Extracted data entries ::
-- START --

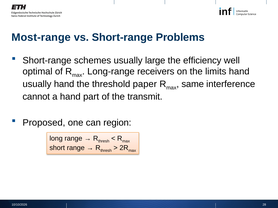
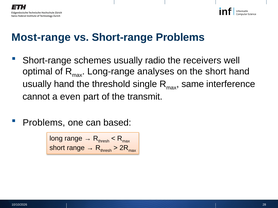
large: large -> radio
efficiency: efficiency -> receivers
receivers: receivers -> analyses
the limits: limits -> short
paper: paper -> single
a hand: hand -> even
Proposed at (44, 123): Proposed -> Problems
region: region -> based
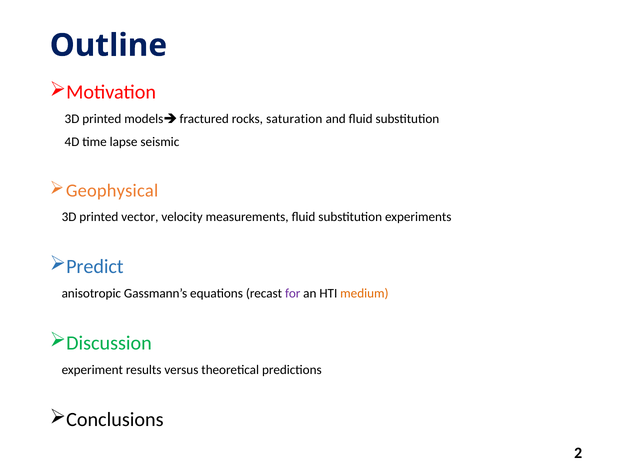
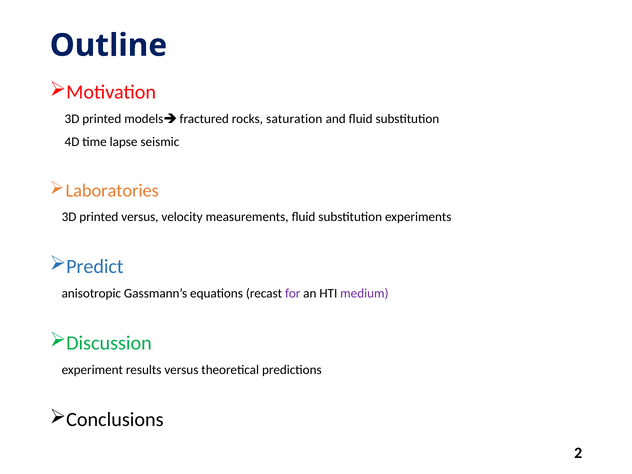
Geophysical: Geophysical -> Laboratories
printed vector: vector -> versus
medium colour: orange -> purple
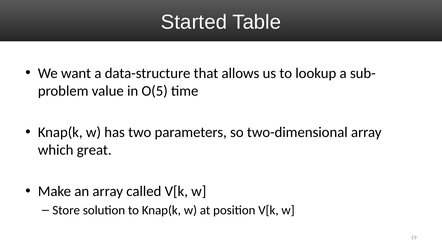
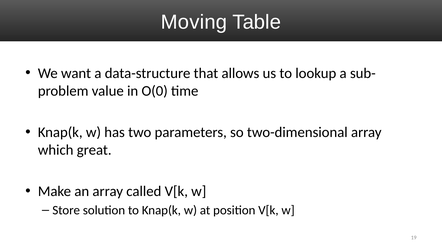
Started: Started -> Moving
O(5: O(5 -> O(0
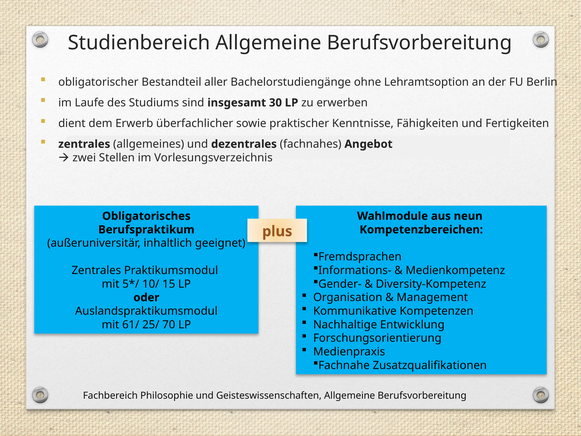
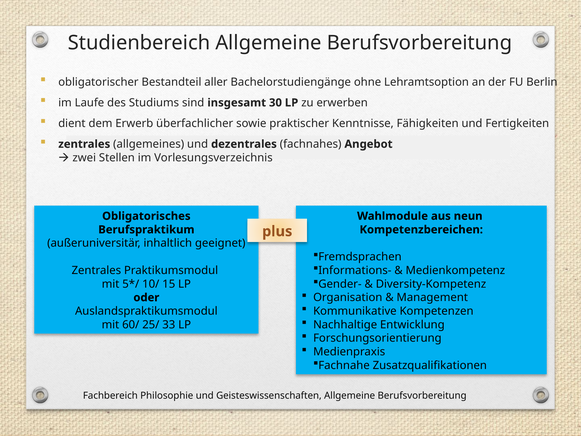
61/: 61/ -> 60/
70: 70 -> 33
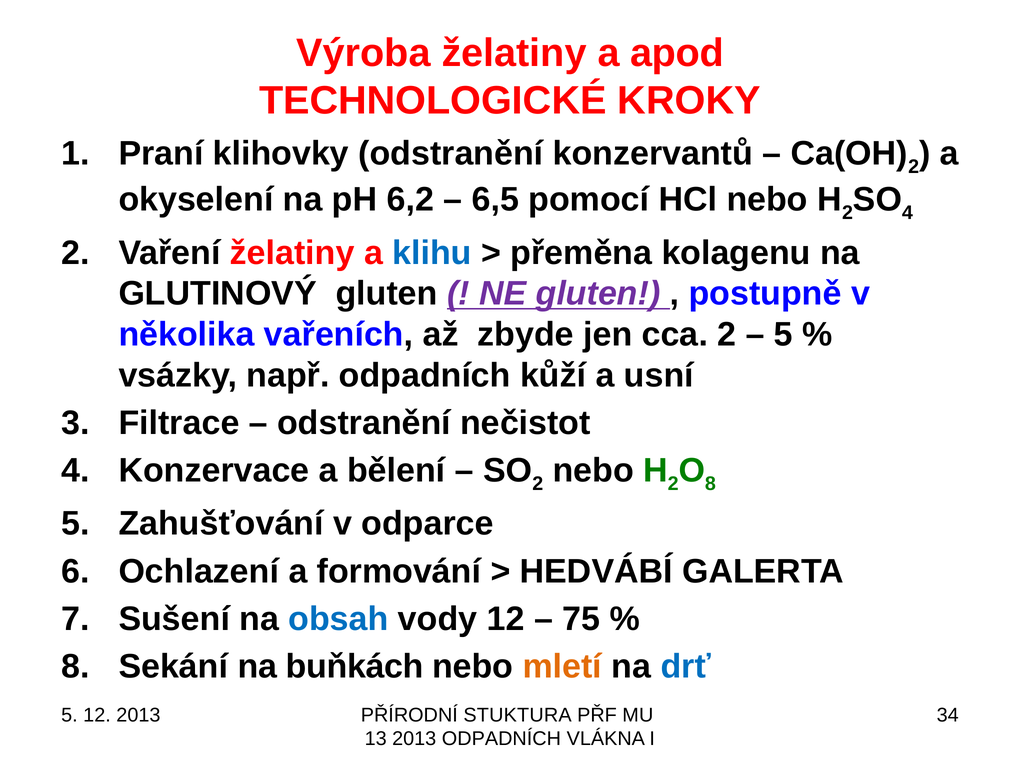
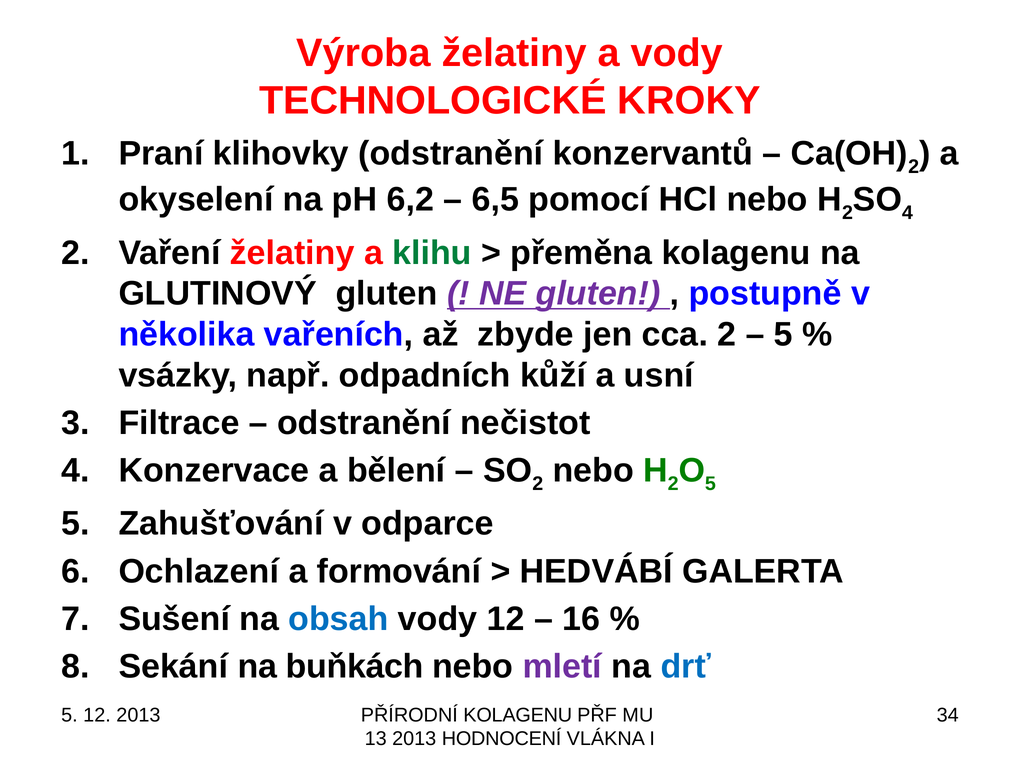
a apod: apod -> vody
klihu colour: blue -> green
8 at (710, 484): 8 -> 5
75: 75 -> 16
mletí colour: orange -> purple
PŘÍRODNÍ STUKTURA: STUKTURA -> KOLAGENU
2013 ODPADNÍCH: ODPADNÍCH -> HODNOCENÍ
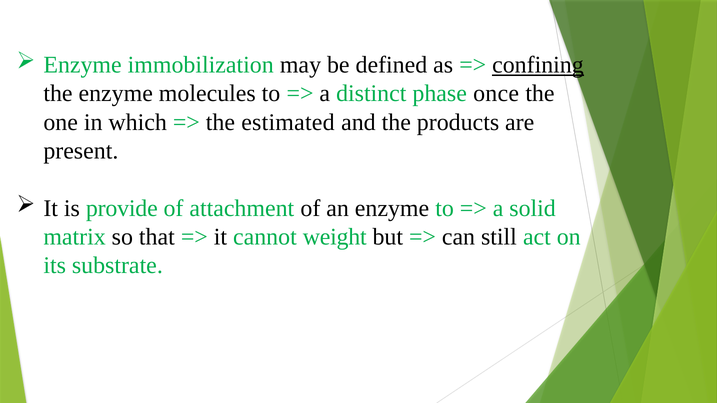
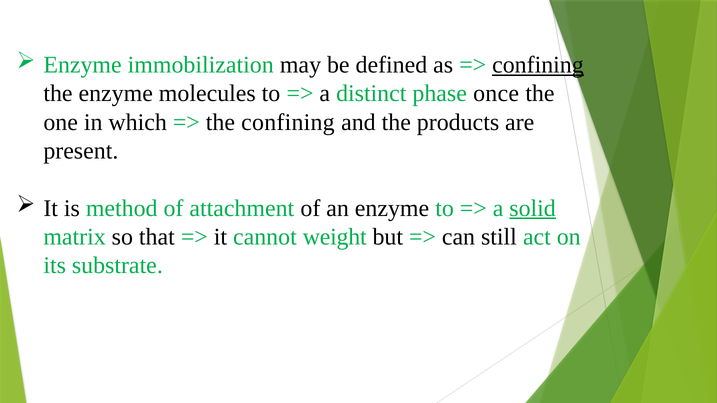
the estimated: estimated -> confining
provide: provide -> method
solid underline: none -> present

-- END --

Set task :: Report every line of the material above that contains the string "receivers", matching its case exactly.

Task response ::
efficiency: efficiency -> receivers
receivers: receivers -> analyses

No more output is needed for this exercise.